Ela mesma conta que teve de tratar de um dente mole durante a pandemia, com um quadro de apertamento e ranger dos dentes.
"Às vezes você tem dor de ouvido cuja causa o otorrino não descobre, e é o apertamento, que leva a uma tensão muscular em cadeia. Pode ser tanto ascendente, causando dores de cabeça, quanto descendente, levando a dores na nuca, ombro e coluna", explica Ana Claudia.
"Comecei a sentir dores na junta da mandíbula ao bocejar, meu quadro foi piorando a cada dia, até chegar no estágio de não conseguir comer e de irradiar a dor para o maxilar", diz Flayza Franco, 21, estudante de psicologia.
"A Flayza estava com uma dor de ouvido que eu fui apalpando até ver que ela estava com sinusite e uma tensão de ombro. Como tinha a dor de ouvido de um lado, tensionou o ombro para cima [do outro lado] para compensar. E daqui a pouco [poderia] virar dor de ciático", conta a sua dentista, Maria Isabel Carreira.
Os tratamentos podem e devem ir além da questão odontológica, explica a dentista, que tem psicólogos e fisioterapeutas parceiros para indicar aos pacientes.
"Tem muitos tratamentos multidisciplinares, eu tento ao máximo esgotar as possibilidades de diagnóstico."
Ela compara cadeira do dentista a um divã, tantos são os casos em que a raiz do problema de um paciente é psicológica.
Como na maior parte das pessoas o tensionar dos músculos é inconsciente, o tratamento mais abrangente utiliza técnicas de recondicionamento dos hábitos e conscientização, para que o paciente se dê conta da força que está aplicando e possa relaxar.
"De modo geral, qualquer coisa que minimize o estresse [ajuda], porque o fator emocional é determinante.

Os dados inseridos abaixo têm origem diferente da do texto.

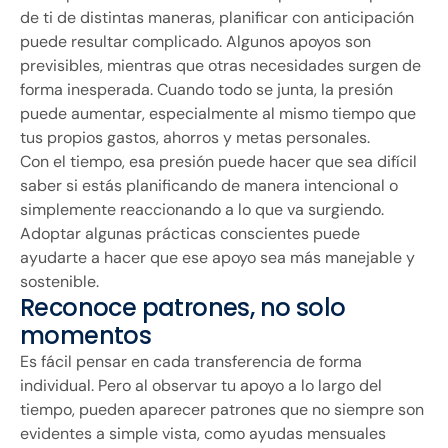
de ti de distintas maneras, planificar con anticipación
puede resultar complicado. Algunos apoyos son
previsibles, mientras que otras necesidades surgen de
forma inesperada. Cuando todo se junta, la presión
puede aumentar, especialmente al mismo tiempo que
tus propios gastos, ahorros y metas personales.
Con el tiempo, esa presión puede hacer que sea difícil
saber si estás planificando de manera intencional o
simplemente reaccionando a lo que va surgiendo.
Adoptar algunas prácticas conscientes puede
ayudarte a hacer que ese apoyo sea más manejable y
sostenible.
Reconoce patrones, no solo
momentos
Es fácil pensar en cada transferencia de forma
individual. Pero al observar tu apoyo a lo largo del
tiempo, pueden aparecer patrones que no siempre son
evidentes a simple vista, como ayudas mensuales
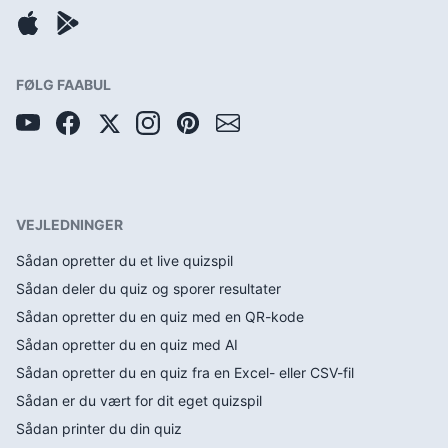
FØLG FAABUL
VEJLEDNINGER
Sådan opretter du et live quizspil
Sådan deler du quiz og sporer resultater
Sådan opretter du en quiz med en QR-kode
Sådan opretter du en quiz med AI
Sådan opretter du en quiz fra en Excel- eller CSV-fil
Sådan er du vært for dit eget quizspil
Sådan printer du din quiz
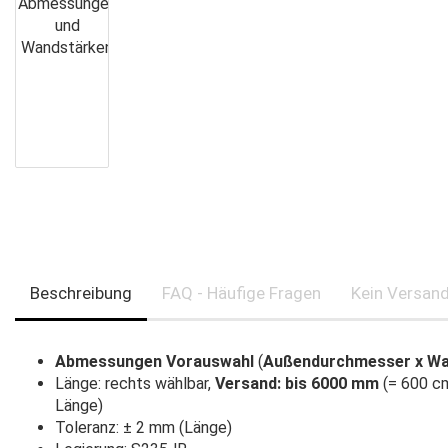
Beschreibung
FAQ - Häufige Fragen
Kein Versand
Abmessungen Vorauswahl
(
Außendurchmesser x Wa
Länge: rechts wählbar,
Versand: bis 6000 mm
(= 600 cm
Länge)
Toleranz: ± 2 mm (Länge)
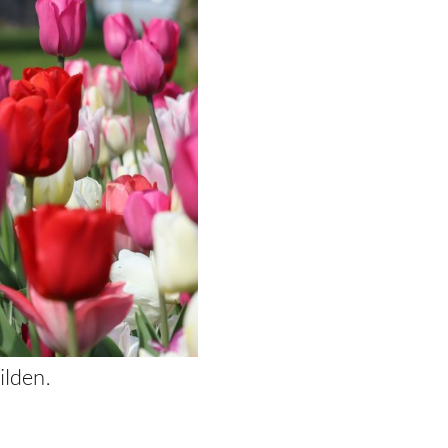
ilden.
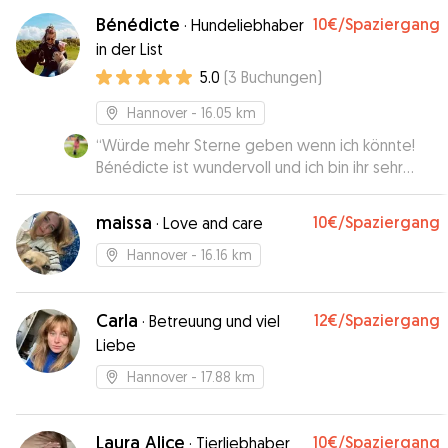
Bénédicte
10€
/Spaziergang
·
Hundeliebhaber
in der List
5.0
(
3
Buchungen
)
Hannover
- 16.05 km
“
Würde mehr Sterne geben wenn ich könnte!
Bénédicte ist wundervoll und ich bin ihr sehr
dankbar für ihre wundervolle Hilfe! Sie hat mir
immer Updates gegeben und ist sehr liebevoll
maissa
10€
/Spaziergang
·
Love and care
mit meiner Hündin umgegangen. Es hat alles
super geklappt und ich wusste die ganze Zeit,
Hannover
- 16.16 km
dass mein Hund zu 100% sicher bei ihr ist. Danke
für alles!
”
Carla
12€
/Spaziergang
·
Betreuung und viel
Liebe
Hannover
- 17.88 km
Laura Alice
10€
/Spaziergang
·
Tierliebhaber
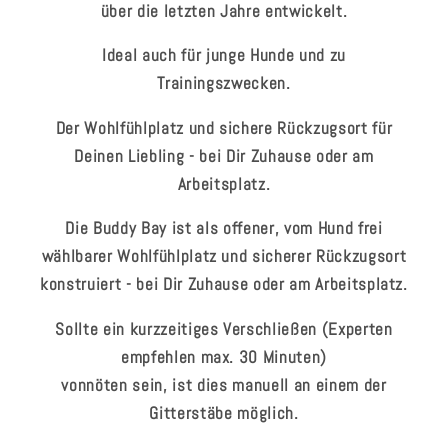
über die letzten Jahre entwickelt.
Ideal auch für junge Hunde und zu
Trainingszwecken.
Der Wohlfühlplatz und sichere Rückzugsort für
Deinen Liebling - bei Dir Zuhause oder am
Arbeitsplatz.
Die Buddy Bay ist als offener, vom Hund frei
wählbarer Wohlfühlplatz und sicherer Rückzugsort
konstruiert - bei Dir Zuhause oder am Arbeitsplatz.
Sollte ein kurzzeitiges Verschließen (Experten
empfehlen max. 30 Minuten)
vonnöten sein, ist dies manuell an einem der
Gitterstäbe möglich.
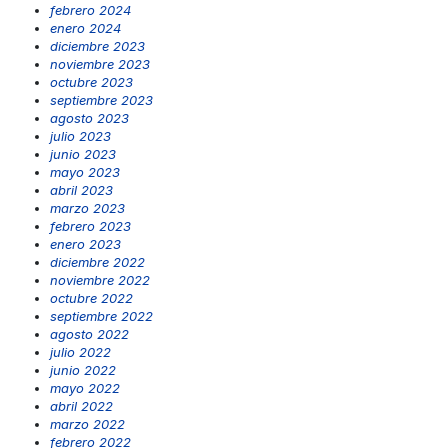
febrero 2024
enero 2024
diciembre 2023
noviembre 2023
octubre 2023
septiembre 2023
agosto 2023
julio 2023
junio 2023
mayo 2023
abril 2023
marzo 2023
febrero 2023
enero 2023
diciembre 2022
noviembre 2022
octubre 2022
septiembre 2022
agosto 2022
julio 2022
junio 2022
mayo 2022
abril 2022
marzo 2022
febrero 2022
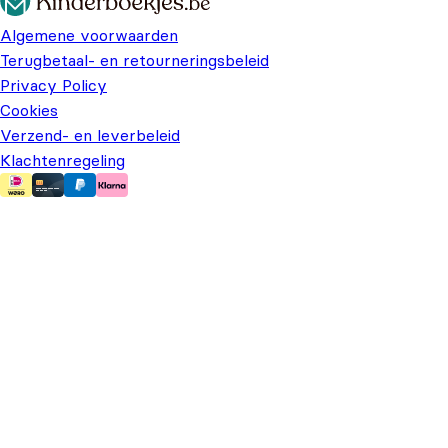
Algemene voorwaarden
Terugbetaal- en retourneringsbeleid
Privacy Policy
Cookies
Verzend- en leverbeleid
Klachtenregeling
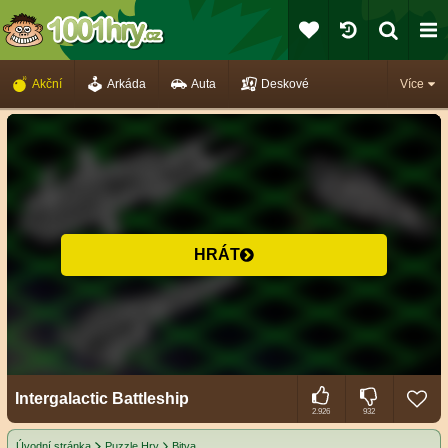
Akční
Arkáda
Auta
Deskové
Více
HRÁT
Intergalactic Battleship
2.926
932
Úvodní stránka
Puzzle Hry
Bitva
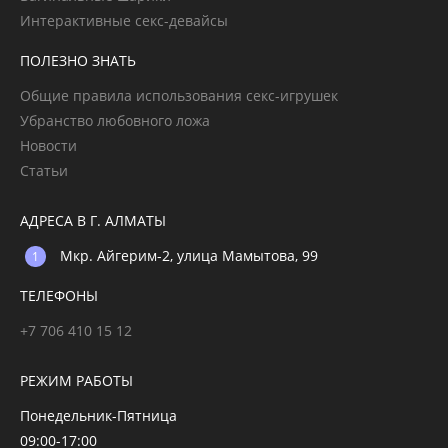
Интерактивные секс-девайсы
ПОЛЕЗНО ЗНАТЬ
Общие правила использования секс-игрушек
Убранство любовного ложа
Новости
Статьи
АДРЕСА В Г. АЛМАТЫ
Мкр. Айгерим-2, улица Мамытова, 99
ТЕЛЕФОНЫ
+7 706 410 15 12
РЕЖИМ РАБОТЫ
Понедельник-Пятница
09:00-17:00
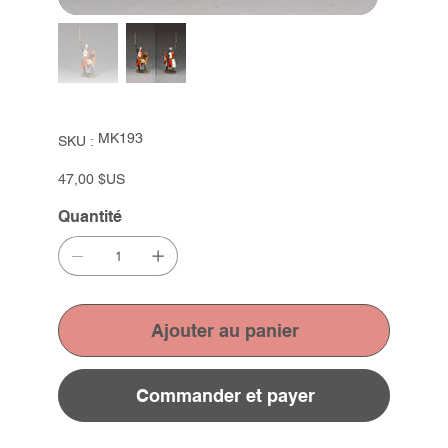
SKU
MK193
SKU :
MK193
Prix
47,00 $US
Quantité
Ajouter au panier
Commander et payer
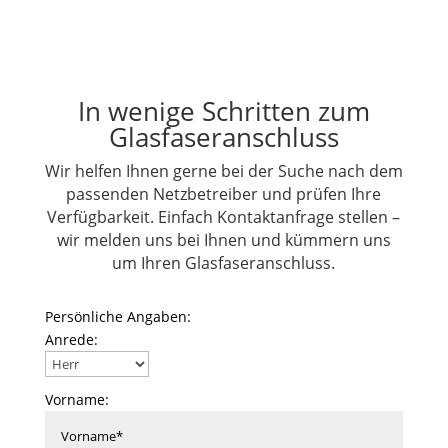
In wenige Schritten zum
Glasfaseranschluss
Wir helfen Ihnen gerne bei der Suche nach dem
passenden Netzbetreiber und prüfen Ihre
Verfügbarkeit. Einfach Kontaktanfrage stellen –
wir melden uns bei Ihnen und kümmern uns
um Ihren Glasfaseranschluss.
Persönliche Angaben:
Anrede:
Vorname:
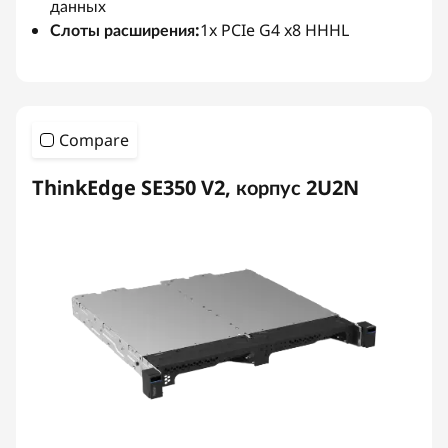
данных
Слоты расширения:
1x PCIe G4 x8 HHHL
Compare
ThinkEdge SE350 V2, корпус 2U2N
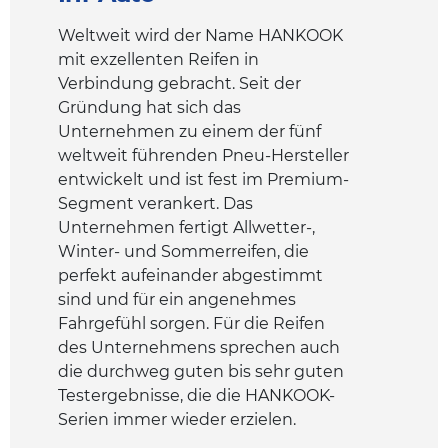
Weltweit wird der Name HANKOOK
mit exzellenten Reifen in
Verbindung gebracht. Seit der
Gründung hat sich das
Unternehmen zu einem der fünf
weltweit führenden Pneu-Hersteller
entwickelt und ist fest im Premium-
Segment verankert. Das
Unternehmen fertigt Allwetter-,
Winter- und Sommerreifen, die
perfekt aufeinander abgestimmt
sind und für ein angenehmes
Fahrgefühl sorgen. Für die Reifen
des Unternehmens sprechen auch
die durchweg guten bis sehr guten
Testergebnisse, die die HANKOOK-
Serien immer wieder erzielen.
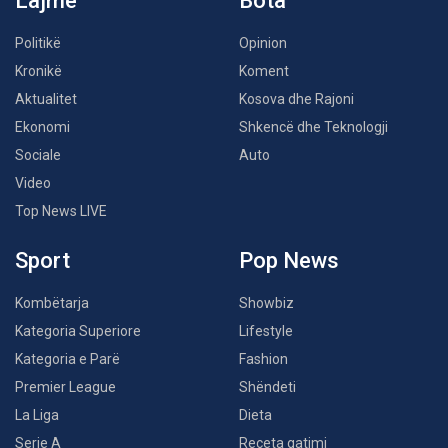
Lajme
Bota
Politikë
Opinion
Kronikë
Koment
Aktualitet
Kosova dhe Rajoni
Ekonomi
Shkencë dhe Teknologji
Sociale
Auto
Video
Top News LIVE
Sport
Pop News
Kombëtarja
Showbiz
Kategoria Superiore
Lifestyle
Kategoria e Parë
Fashion
Premier League
Shëndeti
La Liga
Dieta
Serie A
Receta gatimi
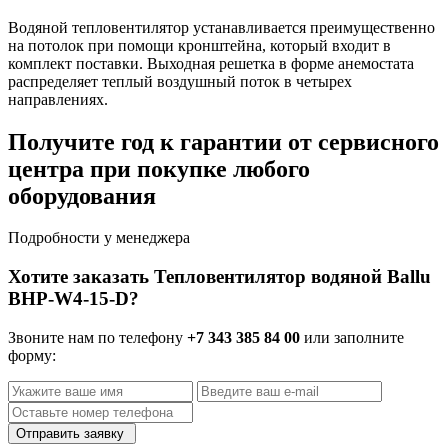
Водяной тепловентилятор устанавливается преимущественно
на потолок при помощи кронштейна, который входит в
комплект поставки. Выходная решетка в форме анемостата
распределяет теплый воздушный поток в четырех
направлениях.
Получите год к гарантии от сервисного
центра при покупке любого
оборудования
Подробности у менеджера
Хотите заказать Тепловентилятор водяной Ballu
BHP-W4-15-D?
Звоните нам по телефону
+7 343 385 84 00
или заполните
форму:
Отправить заявку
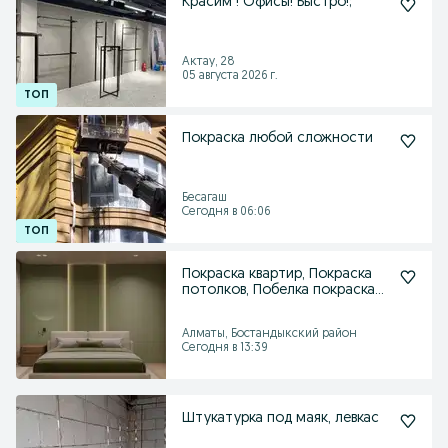
Красим ! Офисы! Быстро!;
Актау, 28
05 августа 2026 г.
Покраска любой сложности
Бесагаш
Сегодня в 06:06
Покраска квартир, Покраска
потолков, Побелка покраска
стен
Алматы, Бостандыкский район
Сегодня в 13:39
Штукатурка под маяк, левкас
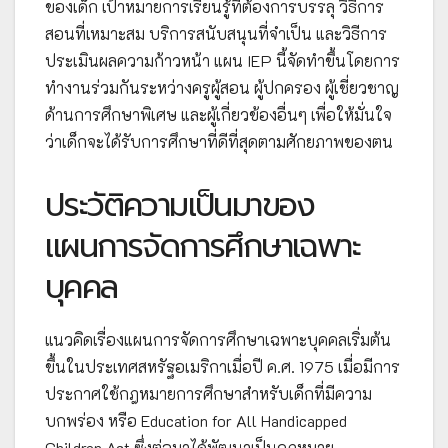
ของเด็ก เป้าหมายการเรียนรู้ที่ต้องการบรรลุ วิธีการ
สอนที่เหมาะสม บริการสนับสนุนที่จำเป็น และวิธีการ
ประเมินผลความก้าวหน้า แผน IEP นี้จัดทำขึ้นโดยการ
ทำงานร่วมกันระหว่างครูผู้สอน ผู้ปกครอง ผู้เชี่ยวชาญ
ด้านการศึกษาพิเศษ และผู้เกี่ยวข้องอื่นๆ เพื่อให้มั่นใจ
ว่าเด็กจะได้รับการศึกษาที่ดีที่สุดตามศักยภาพของตน
ประวัติความเป็นมาของ
แผนการจัดการศึกษาเฉพาะ
บุคคล
แนวคิดเรื่องแผนการจัดการศึกษาเฉพาะบุคคลเริ่มต้น
ขึ้นในประเทศสหรัฐอเมริกาเมื่อปี ค.ศ. 1975 เมื่อมีการ
ประกาศใช้กฎหมายการศึกษาสำหรับเด็กที่มีความ
บกพร่อง หรือ Education for All Handicapped
Children Act ซึ่งต่อมาได้พัฒนาเป็นกฎหมาย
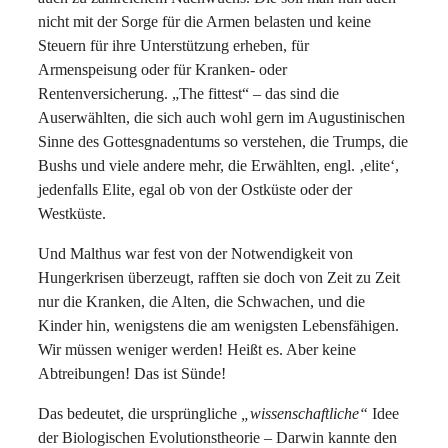
nicht mit der Sorge für die Armen belasten und keine
Steuern für ihre Unterstützung erheben, für
Armenspeisung oder für Kranken- oder
Rentenversicherung. „The fittest“ – das sind die
Auserwählten, die sich auch wohl gern im Augustinischen
Sinne des Gottesgnadentums so verstehen, die Trumps, die
Bushs und viele andere mehr, die Erwählten, engl. ‚elite‘,
jedenfalls Elite, egal ob von der Ostküste oder der
Westküste.
Und Malthus war fest von der Notwendigkeit von
Hungerkrisen überzeugt, rafften sie doch von Zeit zu Zeit
nur die Kranken, die Alten, die Schwachen, und die
Kinder hin, wenigstens die am wenigsten Lebensfähigen.
Wir müssen weniger werden! Heißt es. Aber keine
Abtreibungen! Das ist Sünde!
Das bedeutet, die ursprüngliche
„wissenschaftliche“
Idee
der Biologischen Evolutionstheorie – Darwin kannte den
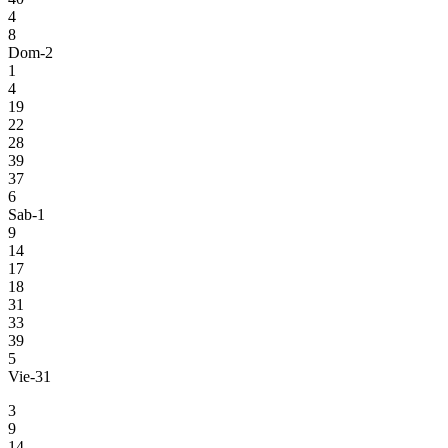
4
8
Dom-2
1
4
19
22
28
39
37
6
Sab-1
9
14
17
18
31
33
39
5
Vie-31
3
9
14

Exercícios aeróbios, por exemplo. Para quem tem muita contratura, dores articulares, a gente não aconselha a realização de exercícios de força, porque se você levantar um peso e tiver esse hábito, você pode apertar os dentes", explica Ana Claudia.
Outro fator importante, lembra Romito, é que ao mesmo tempo que a pandemia fez com que alguns aumentassem os cuidados de limpeza, outros descuidaram da saúde bucal. "Muitos problemas pioram ou não estão sendo tratados porque as pessoas têm medo de ir ao dentista. Mas é seguro."
Práticas de segurança para dentistas
Ao chegar na clínica:
- Desinfete os sapatos e remova anéis e outros ornamentos; higienize celulares e bolsas com álcool 70%.
- A máscara cirúrgica deve ser trocada entre atendimentos ou a cada 3h.
Remoção de EPIs:
- Tire proteção facial, gorro e máscara de trás para frente;
- remova o jaleco ou avental puxando pela região dos ombros;
- higienize as mãos entre cada passo da remoção de EPIs e, ao final, o rosto.
Emergência de pacientes com Covid-19:
- Em caso de pulpite irreversível (inflamação nos dentes), faça o procedimento necessário sob isolamento absoluto; suture de preferência com fio absorvível; faça enxágues lentamente para evitar pulverização.